Vertical urban campus fills a tall order [2013 Building Team Award winner]

Roosevelt University builds a 32-story tower to satisfy students’ needs for housing, instruction, and recreation.


By Julie Higginbotham, Senior Editor | June 11, 2013
The Wabash Building (blue) is a modern response to Roosevelt Universitys needs
The Wabash Building (blue) is a modern response to Roosevelt Universitys needs that also preserves the schools connection to the historic Auditorium Building (foreground). This view looking northeast shows the proximity of rapid transit, with Lake Michigan in the background.
This article first appeared in the BD+C June 2013 issue of BD+C.

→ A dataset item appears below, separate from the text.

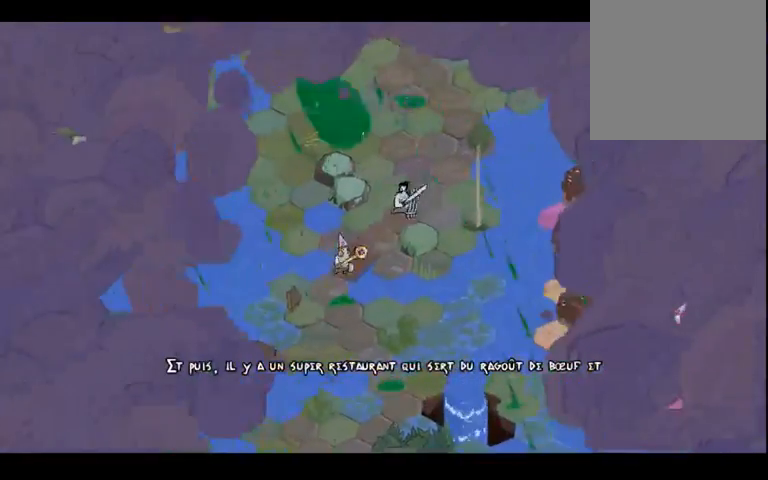
{"buttons": [], "left_stick": "up", "right_stick": "center", "events": []}
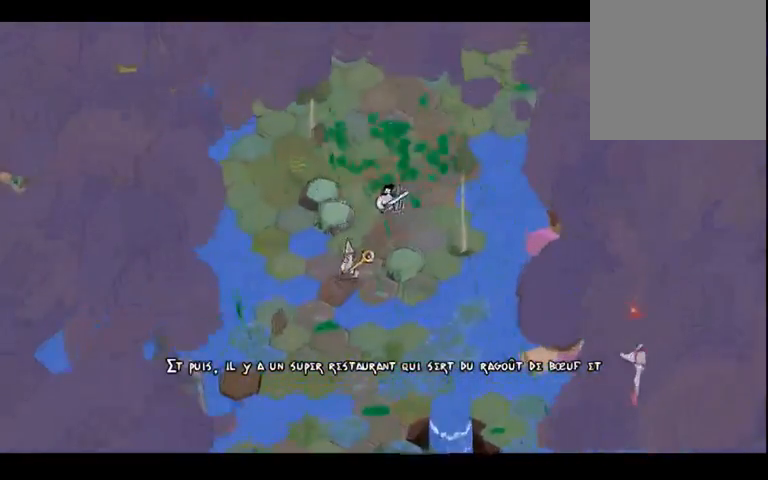
{"buttons": [], "left_stick": "center", "right_stick": "center", "events": [[33, "left_stick", "center"]]}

Creating a tall facility on a constrained city site always presents special difficulties for Building Teams. Make the program unusually diverse—in this case, combining residential, classroom, laboratory, office, conference, dining, and recreational functions—and the complexity level increases. Now throw in the need to link the facility to a landmark 1880s structure with different floor-to-floor heights. Finally, have the city of Chicago “orange tag” one of two existing buildings on your site, derailing your plans for a complete demolition.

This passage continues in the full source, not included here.